谷川委員長 御異議なしと認めます。よって、そのように決しました。

    ―――――――――――――

谷川委員長 質疑の申し出がありますので、順次これを許します。石田真敏君。

石田(真)委員 自由民主党の石田真敏でございます。

 衆議院議員として十四年務めさせていただいておりますけれども、初めて文部科学委員会に所属をさせていただきまして、きょうは同僚議員の御理解をいただきまして初めて質問をさせていただきますので、よろしくお願いを申し上げたいと思います。

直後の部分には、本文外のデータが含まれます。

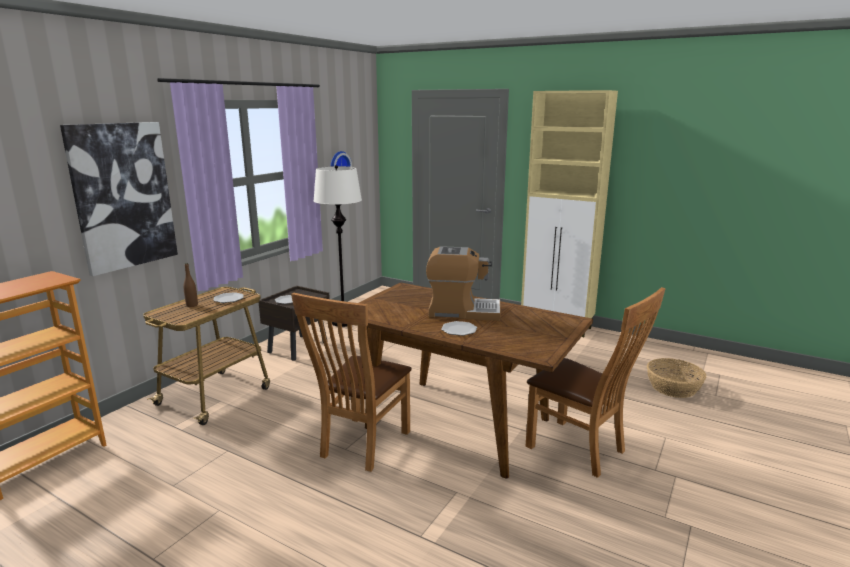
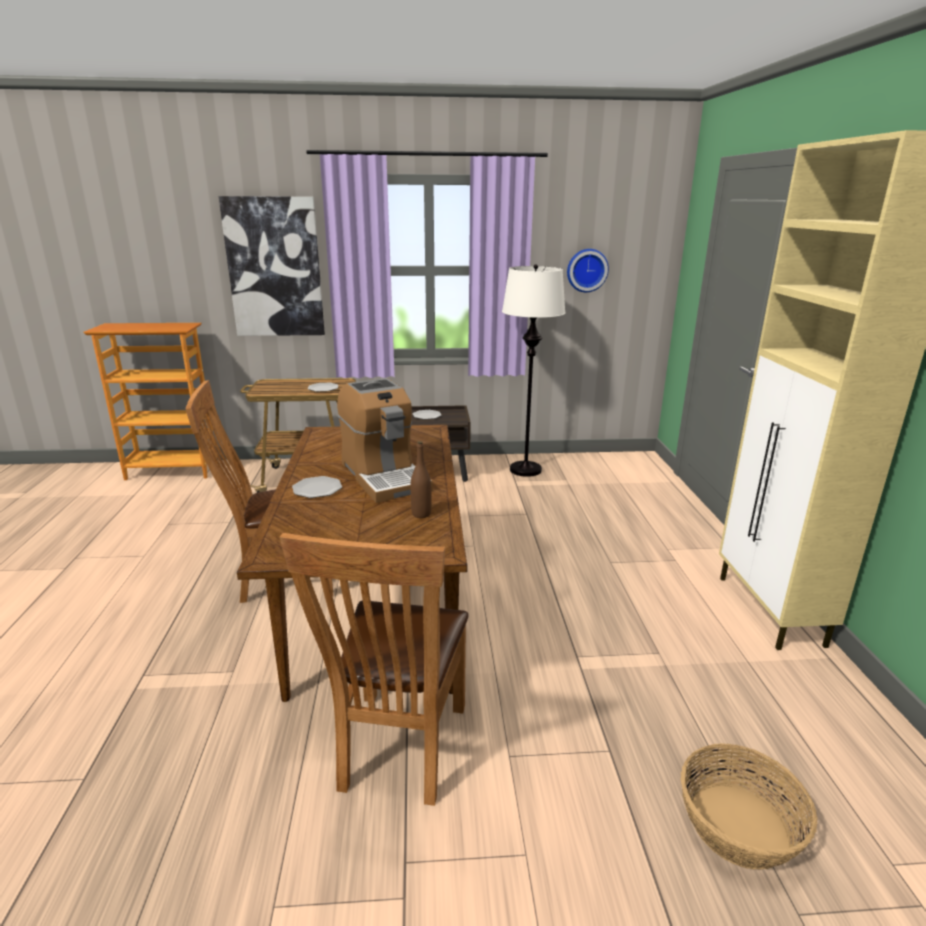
camera: 55 degrees right, 5 degrees up
brown bottle [183,263,198,307] -> brown bottle moved to [410,441,431,518]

 この文部科学にかかわって少し勉強させていただきますと、まず感じているのは、非常に課題が多岐にわたっているということ、それから、関係者も非常に多くて、幅広く、非常に深いな、そういう印象を持っているわけであります。それだけに、見ておりますと、やはりスピード感が乏しいかな、あるいは小回りがきかないのではないかな、そういうふうに思うわけでございます。

 ただ、子供たちは毎年入学し、そして卒業していく、そういうことを考えますと、やはり、基礎学力をしっかり身につけさせるということ、それから、社会の大きな変化に対応していけるだけの能力、教育というものをしっかり受けさせなければならない、そういうふうに思うわけでございます。

 そういう意味で、いろいろな面で改革に着手されているということについては私は大いに評価をさせていただきたいと思いますけれども、先ほど指摘いたしましたように、スピード感という点、それから、本当に最新の知見に基づいた教育というのがなされているのかという点については、いささか疑問に思うところがございますので、きょうはそういう点を中心に質問をさせていただきたいと思います。

 まず、スピード感という点でありますけれども、文科省では、今、平成三十年から三十四年度を対象にした第三期教育振興計画を策定するために、平成二十六年の十一月に、中央教育審議会に見直しについての諮問をされたということでございます。

 その後のスケジュールというものを見ていきますと、平成二十八年度中に答申を、そして平成二十九年の十二月ごろに閣議決定をということでございますけれども、そうなりますと、もう既に、諮問してから三年たつんですね。

 そして、その答申を受けて閣議決定をして、幼稚園では平成三十年、それから小学校では平成三十二年、中学校では平成三十三年、高校では平成三十四年度、つまり二〇二二年から新学習指導要領で行うというふうにされているわけでございます。平成二十六年に議論がスタートしてから、実施されるのは、幼稚園では四年後、小学校は六年後、中学校では七年後、高校では実に八年後なんですよ。これはいかにもスピード感がないなというふうに私は思います。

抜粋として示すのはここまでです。